After reading the entries below, copy word for word the lines from the first through the line containing "high-resolution micrograph shows", and stop there.

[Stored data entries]
- - - -
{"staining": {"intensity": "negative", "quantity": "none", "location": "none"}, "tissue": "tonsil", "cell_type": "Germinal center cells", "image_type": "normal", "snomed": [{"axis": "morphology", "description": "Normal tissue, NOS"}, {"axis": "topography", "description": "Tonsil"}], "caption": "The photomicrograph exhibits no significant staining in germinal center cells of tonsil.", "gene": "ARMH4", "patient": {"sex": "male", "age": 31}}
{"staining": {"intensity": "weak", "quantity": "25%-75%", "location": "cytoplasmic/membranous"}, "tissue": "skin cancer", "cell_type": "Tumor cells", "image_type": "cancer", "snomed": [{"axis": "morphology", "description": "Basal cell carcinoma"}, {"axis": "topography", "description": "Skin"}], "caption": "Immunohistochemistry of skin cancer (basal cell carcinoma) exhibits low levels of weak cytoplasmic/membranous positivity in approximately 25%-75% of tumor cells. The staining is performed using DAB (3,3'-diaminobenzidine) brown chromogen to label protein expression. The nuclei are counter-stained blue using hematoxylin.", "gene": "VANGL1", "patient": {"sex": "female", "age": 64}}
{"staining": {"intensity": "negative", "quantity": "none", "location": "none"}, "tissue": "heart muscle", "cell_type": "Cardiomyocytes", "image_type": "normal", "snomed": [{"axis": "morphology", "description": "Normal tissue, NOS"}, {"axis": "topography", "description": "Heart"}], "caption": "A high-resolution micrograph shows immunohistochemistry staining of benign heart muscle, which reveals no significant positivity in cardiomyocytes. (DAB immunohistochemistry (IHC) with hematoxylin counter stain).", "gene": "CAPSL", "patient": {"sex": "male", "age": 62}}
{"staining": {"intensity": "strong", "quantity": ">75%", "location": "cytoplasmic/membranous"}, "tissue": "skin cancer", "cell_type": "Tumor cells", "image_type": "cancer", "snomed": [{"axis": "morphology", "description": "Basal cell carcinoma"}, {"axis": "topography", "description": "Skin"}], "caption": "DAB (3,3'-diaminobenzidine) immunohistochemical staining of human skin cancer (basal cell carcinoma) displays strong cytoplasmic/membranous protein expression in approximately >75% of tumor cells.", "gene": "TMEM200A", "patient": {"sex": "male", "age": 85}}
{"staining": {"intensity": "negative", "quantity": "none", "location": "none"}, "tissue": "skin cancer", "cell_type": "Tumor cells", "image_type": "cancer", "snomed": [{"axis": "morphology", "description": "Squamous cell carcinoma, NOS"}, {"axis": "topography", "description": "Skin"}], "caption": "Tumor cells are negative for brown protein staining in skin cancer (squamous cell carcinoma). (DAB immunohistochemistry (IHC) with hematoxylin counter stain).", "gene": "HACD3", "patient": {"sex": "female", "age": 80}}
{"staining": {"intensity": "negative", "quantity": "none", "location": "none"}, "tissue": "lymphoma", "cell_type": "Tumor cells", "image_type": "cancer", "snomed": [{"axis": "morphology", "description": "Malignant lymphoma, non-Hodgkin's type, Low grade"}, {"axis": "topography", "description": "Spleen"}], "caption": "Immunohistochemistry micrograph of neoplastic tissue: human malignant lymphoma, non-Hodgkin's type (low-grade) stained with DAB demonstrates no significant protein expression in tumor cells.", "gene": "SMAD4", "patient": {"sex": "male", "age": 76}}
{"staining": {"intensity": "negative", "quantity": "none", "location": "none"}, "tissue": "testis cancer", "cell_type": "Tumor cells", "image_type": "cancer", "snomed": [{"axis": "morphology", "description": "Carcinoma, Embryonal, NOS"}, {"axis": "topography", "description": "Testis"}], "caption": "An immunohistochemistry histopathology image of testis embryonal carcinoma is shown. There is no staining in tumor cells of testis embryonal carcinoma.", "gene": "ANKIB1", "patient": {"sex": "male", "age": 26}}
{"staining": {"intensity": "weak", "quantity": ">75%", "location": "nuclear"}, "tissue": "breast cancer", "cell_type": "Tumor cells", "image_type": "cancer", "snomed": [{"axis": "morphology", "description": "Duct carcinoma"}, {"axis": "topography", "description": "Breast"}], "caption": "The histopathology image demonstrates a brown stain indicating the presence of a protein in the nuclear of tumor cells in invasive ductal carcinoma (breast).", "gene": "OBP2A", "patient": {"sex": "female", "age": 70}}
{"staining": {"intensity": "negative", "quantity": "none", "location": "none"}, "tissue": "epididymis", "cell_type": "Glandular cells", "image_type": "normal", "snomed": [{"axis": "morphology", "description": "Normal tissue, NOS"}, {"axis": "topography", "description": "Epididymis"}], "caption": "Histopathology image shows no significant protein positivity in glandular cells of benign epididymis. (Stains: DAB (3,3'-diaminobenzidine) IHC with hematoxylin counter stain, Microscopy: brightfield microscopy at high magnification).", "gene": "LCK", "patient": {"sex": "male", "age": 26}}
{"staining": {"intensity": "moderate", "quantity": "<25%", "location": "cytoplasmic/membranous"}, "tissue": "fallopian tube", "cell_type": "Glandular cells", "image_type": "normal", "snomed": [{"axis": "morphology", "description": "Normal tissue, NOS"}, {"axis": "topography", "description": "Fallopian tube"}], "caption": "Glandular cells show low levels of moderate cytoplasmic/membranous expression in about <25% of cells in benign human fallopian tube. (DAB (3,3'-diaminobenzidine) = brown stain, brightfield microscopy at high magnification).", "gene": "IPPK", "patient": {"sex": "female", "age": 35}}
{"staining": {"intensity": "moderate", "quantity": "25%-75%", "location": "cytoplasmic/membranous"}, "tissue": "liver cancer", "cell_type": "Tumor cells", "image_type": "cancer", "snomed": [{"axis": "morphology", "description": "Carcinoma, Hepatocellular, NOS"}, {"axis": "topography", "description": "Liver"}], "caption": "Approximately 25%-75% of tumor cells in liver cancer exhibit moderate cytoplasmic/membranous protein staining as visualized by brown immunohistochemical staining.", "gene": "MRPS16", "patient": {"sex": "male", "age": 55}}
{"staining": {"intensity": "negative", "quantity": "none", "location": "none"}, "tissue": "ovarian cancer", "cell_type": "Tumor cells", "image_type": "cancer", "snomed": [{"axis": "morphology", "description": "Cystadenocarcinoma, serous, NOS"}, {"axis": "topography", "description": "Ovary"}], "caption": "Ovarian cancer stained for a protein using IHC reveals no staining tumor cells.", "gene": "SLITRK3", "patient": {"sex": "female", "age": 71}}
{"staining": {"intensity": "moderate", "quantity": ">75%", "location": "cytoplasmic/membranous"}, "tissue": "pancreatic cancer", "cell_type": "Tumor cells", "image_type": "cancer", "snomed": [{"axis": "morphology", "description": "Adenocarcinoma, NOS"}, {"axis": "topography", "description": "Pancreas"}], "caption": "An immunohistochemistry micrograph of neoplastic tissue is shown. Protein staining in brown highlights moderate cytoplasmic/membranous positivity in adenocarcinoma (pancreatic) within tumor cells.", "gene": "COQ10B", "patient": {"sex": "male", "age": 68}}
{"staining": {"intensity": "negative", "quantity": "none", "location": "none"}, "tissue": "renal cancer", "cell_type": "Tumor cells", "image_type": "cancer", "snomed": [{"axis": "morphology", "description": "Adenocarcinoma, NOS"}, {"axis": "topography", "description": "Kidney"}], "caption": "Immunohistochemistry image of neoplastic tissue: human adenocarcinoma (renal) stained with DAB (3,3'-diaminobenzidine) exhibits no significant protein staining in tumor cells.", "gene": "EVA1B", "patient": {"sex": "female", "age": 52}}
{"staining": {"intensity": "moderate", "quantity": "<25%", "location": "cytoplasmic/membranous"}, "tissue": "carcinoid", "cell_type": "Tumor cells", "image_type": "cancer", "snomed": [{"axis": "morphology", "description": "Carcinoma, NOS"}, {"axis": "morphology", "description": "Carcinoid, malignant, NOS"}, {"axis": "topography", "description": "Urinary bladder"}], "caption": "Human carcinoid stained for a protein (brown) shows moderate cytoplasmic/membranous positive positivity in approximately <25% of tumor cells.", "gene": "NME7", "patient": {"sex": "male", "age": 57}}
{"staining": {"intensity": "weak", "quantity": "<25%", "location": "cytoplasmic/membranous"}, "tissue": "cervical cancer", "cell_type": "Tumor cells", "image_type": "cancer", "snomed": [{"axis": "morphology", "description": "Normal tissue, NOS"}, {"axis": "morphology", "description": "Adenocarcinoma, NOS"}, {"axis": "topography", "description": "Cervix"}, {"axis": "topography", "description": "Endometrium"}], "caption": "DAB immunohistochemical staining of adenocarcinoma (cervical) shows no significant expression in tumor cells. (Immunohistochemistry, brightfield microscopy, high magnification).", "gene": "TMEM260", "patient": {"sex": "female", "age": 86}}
- - - -
[EXERCISE ANSWER]:
{"staining": {"intensity": "negative", "quantity": "none", "location": "none"}, "tissue": "tonsil", "cell_type": "Germinal center cells", "image_type": "normal", "snomed": [{"axis": "morphology", "description": "Normal tissue, NOS"}, {"axis": "topography", "description": "Tonsil"}], "caption": "The photomicrograph exhibits no significant staining in germinal center cells of tonsil.", "gene": "ARMH4", "patient": {"sex": "male", "age": 31}}
{"staining": {"intensity": "weak", "quantity": "25%-75%", "location": "cytoplasmic/membranous"}, "tissue": "skin cancer", "cell_type": "Tumor cells", "image_type": "cancer", "snomed": [{"axis": "morphology", "description": "Basal cell carcinoma"}, {"axis": "topography", "description": "Skin"}], "caption": "Immunohistochemistry of skin cancer (basal cell carcinoma) exhibits low levels of weak cytoplasmic/membranous positivity in approximately 25%-75% of tumor cells. The staining is performed using DAB (3,3'-diaminobenzidine) brown chromogen to label protein expression. The nuclei are counter-stained blue using hematoxylin.", "gene": "VANGL1", "patient": {"sex": "female", "age": 64}}
{"staining": {"intensity": "negative", "quantity": "none", "location": "none"}, "tissue": "heart muscle", "cell_type": "Cardiomyocytes", "image_type": "normal", "snomed": [{"axis": "morphology", "description": "Normal tissue, NOS"}, {"axis": "topography", "description": "Heart"}], "caption": "A high-resolution micrograph shows immunohistochemistry staining of benign heart muscle, which reveals no significant positivity in cardiomyocytes. (DAB immunohistochemistry (IHC) with hematoxylin counter stain).", "gene": "CAPSL", "patient": {"sex": "male", "age": 62}}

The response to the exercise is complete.